A 4.8m diameter merry-go-round is rotating freely with an angular velocity of 0.8rad/s. Its total moment of inertia is 1950(kg)(m²). Skid, Mitch, Larry, and Greezy all jump on at the same time. They each have a mass of 65kg.What is the angular velocity now?



Relevant equations
[tex]\omega=\frac{v}{r}[/tex]

[tex]I=\frac{1}{2}[/tex]mv²

The Attempt at a Solution

I'm totally lost. Someone please give me a hint

Thanks

 

[cepheid]

[tex]I=\frac{1}{2}[/tex]mv²

This is not actually correct. 1/2 mv^2 is the formula for kinetic energy. The moment of inertia of a rotating body is something totally different, and it depends on both the mass of the body and its shape. But you don't have to worry about how to calculate it, because the problem *gives* you its numerical value right from the start.

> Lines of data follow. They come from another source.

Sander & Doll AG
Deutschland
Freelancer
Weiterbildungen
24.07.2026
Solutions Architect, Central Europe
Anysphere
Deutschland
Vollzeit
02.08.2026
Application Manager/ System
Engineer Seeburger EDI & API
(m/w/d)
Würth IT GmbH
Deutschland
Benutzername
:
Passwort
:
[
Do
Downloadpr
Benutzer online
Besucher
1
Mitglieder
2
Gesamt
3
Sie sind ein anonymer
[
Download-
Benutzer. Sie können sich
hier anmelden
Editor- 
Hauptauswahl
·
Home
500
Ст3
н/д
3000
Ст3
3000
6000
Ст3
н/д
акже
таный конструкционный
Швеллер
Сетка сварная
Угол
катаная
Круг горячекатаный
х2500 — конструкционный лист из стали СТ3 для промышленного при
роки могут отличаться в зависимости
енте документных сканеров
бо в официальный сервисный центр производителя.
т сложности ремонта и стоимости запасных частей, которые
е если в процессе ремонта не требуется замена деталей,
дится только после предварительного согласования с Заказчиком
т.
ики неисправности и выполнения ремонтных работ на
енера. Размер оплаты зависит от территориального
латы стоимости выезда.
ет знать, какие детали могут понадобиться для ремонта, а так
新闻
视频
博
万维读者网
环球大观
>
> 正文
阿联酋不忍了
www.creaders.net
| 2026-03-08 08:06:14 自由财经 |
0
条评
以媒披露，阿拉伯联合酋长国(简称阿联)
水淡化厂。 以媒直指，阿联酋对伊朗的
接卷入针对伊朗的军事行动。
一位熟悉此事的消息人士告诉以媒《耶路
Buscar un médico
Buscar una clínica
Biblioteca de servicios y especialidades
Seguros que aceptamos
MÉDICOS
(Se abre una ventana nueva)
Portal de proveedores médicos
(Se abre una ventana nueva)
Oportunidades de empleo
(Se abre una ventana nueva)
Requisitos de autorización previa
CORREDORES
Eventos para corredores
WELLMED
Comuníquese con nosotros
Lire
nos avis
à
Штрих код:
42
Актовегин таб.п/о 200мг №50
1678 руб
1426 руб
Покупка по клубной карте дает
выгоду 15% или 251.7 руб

I'm totally lost. Someone please give me a hint

There is a relationship between moment of inertia, angular velocity, and angular momentum. If you look at it closely, it should become clear what to do.

EDIT: Hint 1 - One of these three quantities changes after the kids jump on, as compared to before, which results in a change in another one of the quantities.

Hint 2 - As is often the case in physics, a general conservation law is what allows us to understand how the system will respond after the change has occurred.

 

[vm310]

Thank you for the quick response. I know that,

[tex]L=I\omega[/tex]

and that,

[tex]L=mvr[/tex]

I know I'm supposed to sum the masses of everyone who jumps on, but am I suppose to sum the radius also?

 

[cepheid]

Thank you for the quick response. I know that,

[tex]L=I\omega[/tex]

Right, and the quantity that changes (before vs. after) is the moment of inertia of the merry go round, because now it has the additional individual moments of inertia of the people standing on it. If you can figure out by how much I changes, you can figure out how much omega changes (because angular momentum is conserved).

 

[vm310]

Thanks cepheid I got it!